Estimates vary, but around 90 full-time jobs will be created by the Kalama plant — insignificant by Seattle standards but a fairly big deal in Southwest Washington, where the economy chronically under-performs the metro areas it is wedged between. It’s appropriate to seek good-paying industrial jobs for the area. However, it’s also appropriate to carefully examine proposals to make certain they don’t harm other industries and regional values. Lower Columbia residents know all too well how 20th century industrialization of the river decimated our local fishing industry, for example.

In a helpful overview (tinyurl.com/Kalama-Methanol), Sightline Institute cites project documents that show the plant creating up to 3.6 million metric tons of methanol per year, whereas the largest methanol plant now in existence — in Iran — makes about 2 million tons a year. A facility on this scale would create a number of noticeable impacts and risks in the form of water withdrawals, steam and diesel particulate pollution, and increased danger from tanker traffic and earthquake exposure, according tot Sightline’s analysis.

From our local standpoint, there is little obvious upside to the Kalama proposal. By bolstering a nearby economy, it conceivably might result in a few more visits to the coast. It’s possible the three to six methanol tankers per month transiting to China might sometimes anchor in the estuary and spend money in Astoria. And we all use plastic, much of which China exports to us.

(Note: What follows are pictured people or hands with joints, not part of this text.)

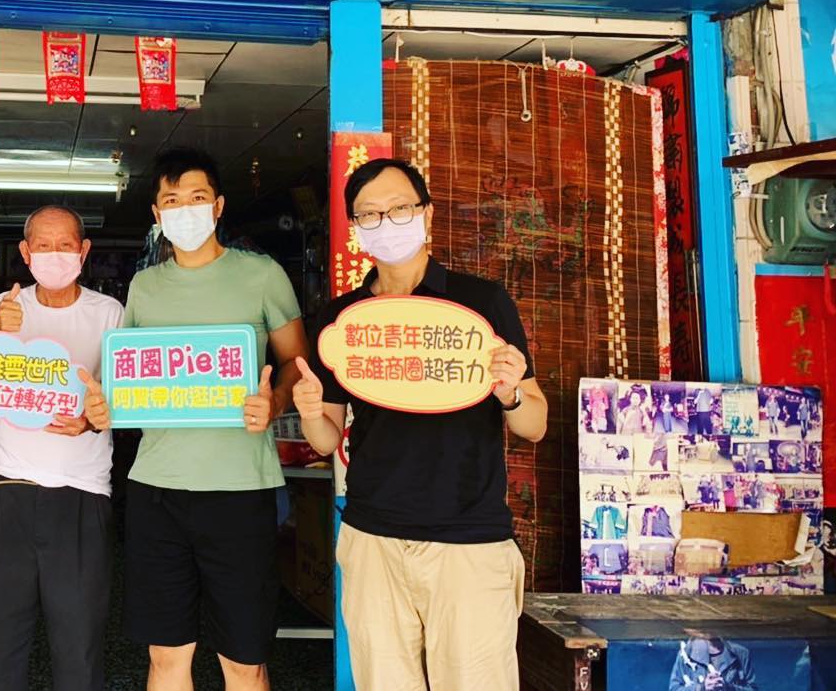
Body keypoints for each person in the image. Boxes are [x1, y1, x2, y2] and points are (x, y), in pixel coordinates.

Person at [292, 158, 548, 691]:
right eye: (369, 214)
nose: (385, 223)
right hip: (373, 537)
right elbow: (327, 438)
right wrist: (312, 410)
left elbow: (535, 424)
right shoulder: (343, 320)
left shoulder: (481, 303)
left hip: (468, 541)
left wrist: (510, 393)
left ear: (426, 213)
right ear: (355, 227)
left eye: (399, 209)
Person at [82, 147, 308, 691]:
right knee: (165, 655)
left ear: (218, 206)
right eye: (172, 201)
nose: (185, 210)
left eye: (197, 198)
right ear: (157, 214)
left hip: (241, 491)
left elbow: (297, 365)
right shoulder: (145, 286)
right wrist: (102, 407)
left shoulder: (262, 276)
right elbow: (127, 379)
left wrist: (276, 401)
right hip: (157, 491)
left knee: (244, 661)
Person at [0, 206, 123, 691]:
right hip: (8, 486)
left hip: (82, 491)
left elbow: (122, 400)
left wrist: (91, 419)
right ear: (25, 251)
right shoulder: (5, 306)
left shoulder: (110, 313)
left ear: (84, 251)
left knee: (79, 642)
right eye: (44, 245)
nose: (55, 254)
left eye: (66, 245)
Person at [669, 637, 757, 690]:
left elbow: (752, 688)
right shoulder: (686, 654)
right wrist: (701, 688)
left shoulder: (741, 654)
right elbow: (674, 688)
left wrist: (729, 688)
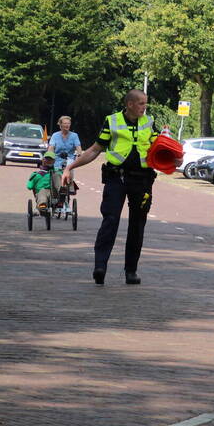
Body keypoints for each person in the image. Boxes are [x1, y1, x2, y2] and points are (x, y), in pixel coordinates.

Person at [62, 89, 175, 286]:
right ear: (130, 104)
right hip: (117, 178)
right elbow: (95, 149)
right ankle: (100, 266)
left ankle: (131, 270)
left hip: (142, 180)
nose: (144, 107)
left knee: (137, 225)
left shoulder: (148, 121)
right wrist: (70, 167)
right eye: (141, 104)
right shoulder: (112, 121)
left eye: (145, 104)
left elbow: (159, 147)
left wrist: (174, 155)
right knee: (110, 220)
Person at [49, 115, 82, 211]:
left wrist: (80, 154)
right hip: (57, 159)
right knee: (56, 173)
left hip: (69, 159)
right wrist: (49, 155)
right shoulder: (55, 135)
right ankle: (60, 190)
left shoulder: (74, 136)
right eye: (65, 123)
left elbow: (78, 147)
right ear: (60, 125)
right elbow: (51, 147)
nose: (67, 125)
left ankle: (69, 187)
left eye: (68, 123)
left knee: (70, 169)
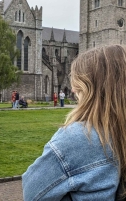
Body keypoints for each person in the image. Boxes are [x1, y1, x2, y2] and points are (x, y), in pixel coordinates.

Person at [22, 45, 126, 200]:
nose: (73, 90)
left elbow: (32, 193)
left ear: (90, 88)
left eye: (77, 85)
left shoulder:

On the downside, the facility would place up to 72 million gallons of methanol on water-saturated soil in a region subject to intense earthquakes — spilled methanol that could poison the river and float downstream to us. The facility’s routine operations would, according to Sightline, generate five times more diesel-particulate pollution than allowed under state guidelines for air toxics. It would use 5 million gallons of water a day, sending much of it into the air in the form of a steam plumes longer than Mount St. Helens’ height a quarter of the time and longer than Alaska’s Mount Denali’s height 12 percent of the time.

There have always been, and probably will always be, promoters desiring to use Columbia River resources without much effort to be good neighbors. The Kalama plant, promising Chinese plastic in return for significant negative consequences for the Lower Columbia, hasn’t yet passed the sniff test as something that gives back more than it takes.